Si tratta di una grande opera in due atti, che dura quasi due ore, per grande orchestra, coro e otto solisti. La direzione musicale è affidata allo stesso Kazushi Ono che gestisce una partitura di grande complessità, un mix di influenze giapponesi, asiatiche e occidentali. Nishimura usa a volte scale pentatoniche, ma anche l’atonalità: infatti, nel duetto tra Muneyori e suo padre, il disaccordo tra i due è sottolineato dal padre amante della tradizione che canta in pentatonico, mentre Muneyori è atonale. Molti sono i momenti di rilievo dell’opera: dalla vivacità della festa di nozze che ricorda Les noces stravinskiane nel trattamento delle voci e nel ritmo, alla trenodia che segue alle prime uccisioni; dal duetto tra Muneyori e Chigusa, la cui cadenza irta di vocalizzi accompagna il coito tra i due giovani, allo sbalorditivo quartetto del secondo atto in cui ognuno dei quattro personaggi canta in uno stile diverso e contrastante. La musica ha una tensione costante fino all’arrivo di Heita, allorché l’armonia porta un senso di pace, quella espressa dalla pace interiore dello scultore. Nella costruzione musicale si possono poi distinguere tre diversi Leimotive: quello degli astri, il tema di Muneyori e il tema della freccia diabolica, che collegano organicamente il lavoro.

Nishimura è famoso per le composizioni con strumenti tradizionali giapponesi come lo shakuhachi (un flauto diritto) o il koto (la cetra giapponese), qui l’orchestra è essenzialmente una grande orchestra occidentale con l’introduzione del mokusho (disco di legno battuto con un bastone) e lo hyoshigi (coppia di palette di legno). Gli elementi asiatici non giapponesi includono anche la danza kecak balinese e il canto difonico mongolo mentre le impegnative parti vocali utilizzano le tante tecniche vocali dell’avanguardia qui messe a profitto dell’espressività. Le esigenti vocalità sono affidate a un cast di grande livello con punte di eccellenza nel Muneyori di Tomohiro Takada, baritono di notevole prestanza vocale, e la Chigusa di Ai Usuki, che dipana con agio gli impervi e stratosferici vocalizzi della parte.

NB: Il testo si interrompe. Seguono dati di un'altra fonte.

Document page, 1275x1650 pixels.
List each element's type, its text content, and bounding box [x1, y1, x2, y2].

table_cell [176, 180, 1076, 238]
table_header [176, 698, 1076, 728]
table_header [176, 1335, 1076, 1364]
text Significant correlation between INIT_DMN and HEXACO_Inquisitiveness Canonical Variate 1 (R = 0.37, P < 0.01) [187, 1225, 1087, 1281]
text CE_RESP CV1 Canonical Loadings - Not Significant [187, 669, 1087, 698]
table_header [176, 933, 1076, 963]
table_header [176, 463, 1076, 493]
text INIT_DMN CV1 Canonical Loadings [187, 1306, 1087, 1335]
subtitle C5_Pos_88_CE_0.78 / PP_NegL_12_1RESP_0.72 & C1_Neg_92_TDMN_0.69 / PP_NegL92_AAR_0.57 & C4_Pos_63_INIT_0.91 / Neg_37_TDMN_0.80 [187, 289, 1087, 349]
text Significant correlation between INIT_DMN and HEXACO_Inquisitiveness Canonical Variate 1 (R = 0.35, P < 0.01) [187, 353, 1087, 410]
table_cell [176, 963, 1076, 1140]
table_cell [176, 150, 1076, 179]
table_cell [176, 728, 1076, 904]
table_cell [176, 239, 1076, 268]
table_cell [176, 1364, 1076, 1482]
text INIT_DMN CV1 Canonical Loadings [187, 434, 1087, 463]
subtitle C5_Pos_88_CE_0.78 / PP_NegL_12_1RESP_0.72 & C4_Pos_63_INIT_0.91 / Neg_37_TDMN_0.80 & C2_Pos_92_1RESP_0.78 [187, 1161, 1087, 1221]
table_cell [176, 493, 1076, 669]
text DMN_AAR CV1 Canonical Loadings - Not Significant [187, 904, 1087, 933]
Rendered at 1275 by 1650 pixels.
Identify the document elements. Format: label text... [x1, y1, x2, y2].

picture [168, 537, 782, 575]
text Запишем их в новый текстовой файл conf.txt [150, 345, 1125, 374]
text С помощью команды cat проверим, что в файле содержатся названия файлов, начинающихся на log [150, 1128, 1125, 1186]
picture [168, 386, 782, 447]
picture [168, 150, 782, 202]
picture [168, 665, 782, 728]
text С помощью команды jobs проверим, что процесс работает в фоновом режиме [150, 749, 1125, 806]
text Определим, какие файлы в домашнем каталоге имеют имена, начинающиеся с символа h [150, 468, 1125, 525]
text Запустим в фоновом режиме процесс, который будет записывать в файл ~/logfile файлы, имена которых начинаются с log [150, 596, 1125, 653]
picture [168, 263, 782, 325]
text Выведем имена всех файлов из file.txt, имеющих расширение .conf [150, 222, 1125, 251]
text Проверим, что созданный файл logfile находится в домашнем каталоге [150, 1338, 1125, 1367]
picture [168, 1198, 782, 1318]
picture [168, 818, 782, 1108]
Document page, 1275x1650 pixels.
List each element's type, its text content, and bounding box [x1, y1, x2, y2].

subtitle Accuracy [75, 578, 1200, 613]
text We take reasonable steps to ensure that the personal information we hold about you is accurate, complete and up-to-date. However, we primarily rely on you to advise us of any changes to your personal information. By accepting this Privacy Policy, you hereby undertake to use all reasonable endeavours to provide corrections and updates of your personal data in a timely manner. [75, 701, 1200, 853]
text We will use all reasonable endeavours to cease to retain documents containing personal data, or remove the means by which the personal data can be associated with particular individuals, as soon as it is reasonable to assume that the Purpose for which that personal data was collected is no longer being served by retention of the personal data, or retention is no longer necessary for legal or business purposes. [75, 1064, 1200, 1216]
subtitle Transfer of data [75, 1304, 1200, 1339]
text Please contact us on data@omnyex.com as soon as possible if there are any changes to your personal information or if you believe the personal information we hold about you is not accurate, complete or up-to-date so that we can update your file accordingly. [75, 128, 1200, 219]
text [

La messa in scena di Yoshi Oida combina il rigore con l’eleganza e il senso del teatro con un uso sobrio del Bunraku. Le scenografie di Tom Schenk, superfici metalliche scabre o riflettenti, sono illuminate dalle luci di Lutz Deppe e i meravigliosi costumi di Richard Hudson sono personaggi essi stessi.

Quest’opera, la cui composizione è giapponese e così la sua produzione, ha però un che di universale da dire. Chissà se sarà possibile vederla al di fuori del suo paese d’origine e se contribuirà a creare un nuovo genere lirico.